EXERCISE PASSAGE:
Wouldn't that device melt long before it got to the sun anyhow? Would it be possible to get a device close enough to the sun that it could detonate?

reader papertiger0 said...

The newspapers or maybe the warmers themselves often describe the ocean uptake of sunshine in thermonuclear equivalents.
So we are supposed to believe the sun that pounds our planet with X gigatons of solar energy every minute is supposed to notice Kim Jong Ill's atom bomb?

Switch to spf 120 you should be fine.

reader and said...

or like an alcubiere drive that would locally change the space-time but would have little to no influence on the rest of it around... :)

reader domenico said...

I think that some ideas can not be said, that there are moral limits to knowledge (manipulation of viruses, ultimate weapons), because this knowledge is useless (the same results can be obtained as basic research).
As physicists we can imagine, or build weapons of mass destruction, but I think we have to limit our research fields.

reader Mitchell Porter said...

I don't think I have read anything by Bolonkin, but he has the amusing habit of attaching his initials to many of his "ideas". Thus on vixra he talks about "AB-needles" of "femtotechnology" and about hypersonic "AB-engines", and here there is an "AB-criterion" of whether the sun can be exploded. Sorry, Alexander Alexandrovich, but you are supposed to wait for other people to use your name in referring to your ideas...

reader Alan_McIntire said...

I assume the hypothesis that " If it's theoretically possible, nature would have already run the experiment."

Is it possible to create artificial flying machines? - Yes, nature ran the experiment and created bugs, birds, bats, and pterodactyls.

Is a sustained fission reaction possible ? It was done by those in the Manhattan Project, but nature beat them to it 2 billion years ago.

Is it possible to blow up a sun sized star?
Well, nature has run the experiment. Novas require double stars, where a white dwarf siphons material off a nearby star- the sun is not a double star so that type of explosion cannot happen to the sun- and the mass is less than 1.4 suns, so a supernova cannot happen.

reader wolfgang said...

A hydrogen bomb needs a significant amount of tritium in order to ignite, otherwise it would fizzle out., but the Sun does not contain enough tritium imho for an explosion.

DATA EXCERPT:
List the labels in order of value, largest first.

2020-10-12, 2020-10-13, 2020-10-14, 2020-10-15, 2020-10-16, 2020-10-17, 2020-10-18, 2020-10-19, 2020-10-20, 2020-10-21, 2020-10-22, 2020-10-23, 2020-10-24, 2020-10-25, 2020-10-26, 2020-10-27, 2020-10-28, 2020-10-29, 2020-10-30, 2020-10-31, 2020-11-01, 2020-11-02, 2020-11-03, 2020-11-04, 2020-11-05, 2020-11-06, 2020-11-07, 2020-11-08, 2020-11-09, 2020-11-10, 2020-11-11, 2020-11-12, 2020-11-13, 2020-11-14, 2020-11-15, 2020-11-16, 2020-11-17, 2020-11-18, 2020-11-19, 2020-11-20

EXERCISE INSTRUCTIONS:
Answer these questions about the comment thread.
1. According to Alan_McIntire, how long ago did nature carry out a sustained fission reaction?
2. What does Mitchell Porter say Bolonkin attaches to many of his "ideas"?
3. What does wolfgang say a hydrogen bomb needs in order to ignite?
Answer from the comment thread alone, not from the data.

ANSWER AREA:
1. 2 billion years ago.
2. His initials.
3. A significant amount of tritium.